Aibileen is a black maid, a wise, regal woman raising her seventeenth white child. Something has shifted inside her after the loss of her own son, who died while his bosses looked the other way. She is devoted to the little girl she looks after, though she knows both their hearts may be broken.
Minny, Aibileen’s best friend, is short, fat, and perhaps the sassiest woman in Mississippi. She can cook like nobody’s business, but she can’t mind her tongue, so she’s lost yet another job. Minny finally finds a position working for someone too new to town to know her reputation. But her new boss has secrets of her own.
Seemingly as different from one another as can be, these women will nonetheless come together for a clandestine project that will put them all at risk. And why? Because they are suffocating within the lines that define their town and their times. And sometimes lines are made to be crossed.

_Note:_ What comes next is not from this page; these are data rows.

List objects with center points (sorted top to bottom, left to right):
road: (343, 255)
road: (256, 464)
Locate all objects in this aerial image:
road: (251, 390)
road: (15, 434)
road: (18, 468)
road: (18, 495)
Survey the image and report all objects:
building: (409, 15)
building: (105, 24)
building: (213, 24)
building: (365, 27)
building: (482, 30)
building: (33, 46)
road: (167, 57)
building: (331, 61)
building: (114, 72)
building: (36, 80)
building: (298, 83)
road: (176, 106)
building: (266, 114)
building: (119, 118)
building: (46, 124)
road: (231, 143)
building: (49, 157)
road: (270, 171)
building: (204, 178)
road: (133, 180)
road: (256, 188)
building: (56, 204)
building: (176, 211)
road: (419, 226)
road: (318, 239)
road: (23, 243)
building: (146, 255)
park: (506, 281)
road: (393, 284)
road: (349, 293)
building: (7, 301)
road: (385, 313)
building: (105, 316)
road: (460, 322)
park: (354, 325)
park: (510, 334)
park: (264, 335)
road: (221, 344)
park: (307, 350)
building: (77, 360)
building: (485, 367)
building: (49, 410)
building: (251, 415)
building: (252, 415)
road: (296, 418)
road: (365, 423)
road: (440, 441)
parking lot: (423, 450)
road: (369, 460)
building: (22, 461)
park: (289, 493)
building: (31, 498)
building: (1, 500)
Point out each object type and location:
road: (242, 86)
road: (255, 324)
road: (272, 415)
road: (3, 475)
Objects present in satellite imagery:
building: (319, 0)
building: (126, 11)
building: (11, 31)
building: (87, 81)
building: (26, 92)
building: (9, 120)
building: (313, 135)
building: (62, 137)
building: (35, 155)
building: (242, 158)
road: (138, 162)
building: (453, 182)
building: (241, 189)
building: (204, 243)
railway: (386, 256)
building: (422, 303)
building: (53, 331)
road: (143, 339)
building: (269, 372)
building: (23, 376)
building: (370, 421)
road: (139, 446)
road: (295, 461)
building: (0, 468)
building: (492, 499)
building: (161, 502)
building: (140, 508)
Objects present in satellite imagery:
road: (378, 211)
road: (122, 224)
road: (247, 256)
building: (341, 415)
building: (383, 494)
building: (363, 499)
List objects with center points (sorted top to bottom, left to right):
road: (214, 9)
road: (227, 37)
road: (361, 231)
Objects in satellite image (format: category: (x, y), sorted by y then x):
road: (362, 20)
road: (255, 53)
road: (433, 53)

In pitch-perfect voices, Kathryn Stockett creates three extraordinary women whose determination to start a movement of their own forever changes a town, and the way women—mothers, daughters, caregivers, friends—view one another. A deeply moving novel filled with poignancy, humor, and hope, The Help is a timeless and universal story about the lines we abide by, and the ones we don’t.
Review:
Where to begin? Well, it took me a long time to finish this book. And that wasn't at all because I thought that it was a 'bad book'; I think that it was because there was just so much to take in. I wanted to read it slowly.
I thought that the characters in this story were excellent. Especially the three main characters: Aibileen, Minny and Skeeter. To me, they were well rounded and well thought out. They seemed real to me. I cared about what happened to them. The characters that I had, let's say, less sympathy for really grated my nerves - to put it lightly. Even these characters seemed real to me, though. Which made it easier to get involved in the plot of the story.
The main plot was phenomenal and well executed. Kathryn Stockett pulled in historical events to make the impact of all of this seem more real. It helped to ground me in the story. There were sub-plots as well, of course. A few of the instances did seem irrelevant to the main plot of the story. However, I do believe that many of the scenes from these sub-plots helped to enhance the main plot line. It made the reader, or me at least, realize how all encompassing the issue of race really was at this time. And what may or may not happen to someone who tried to go about writing a book about "The Help"; and of course the people who helped them.
I also thought that the writing style was good. It was simple and direct yet poetic at the same time. It drew me in even more.
Also, the edition that I have has an essay by Kathryn Stockett at the end f it called "Too Little, Too Late". I thought that this essay was excellent. Not all of it was pretty or what you would want to read but it was very eye-opening. It explains why Kathryn Stockett wrote The Help. It really gives more insight into what made this book come about. I suggest trying to find this and read it.
Overall, I thought that this book was excellent. I had to give it 5 stars.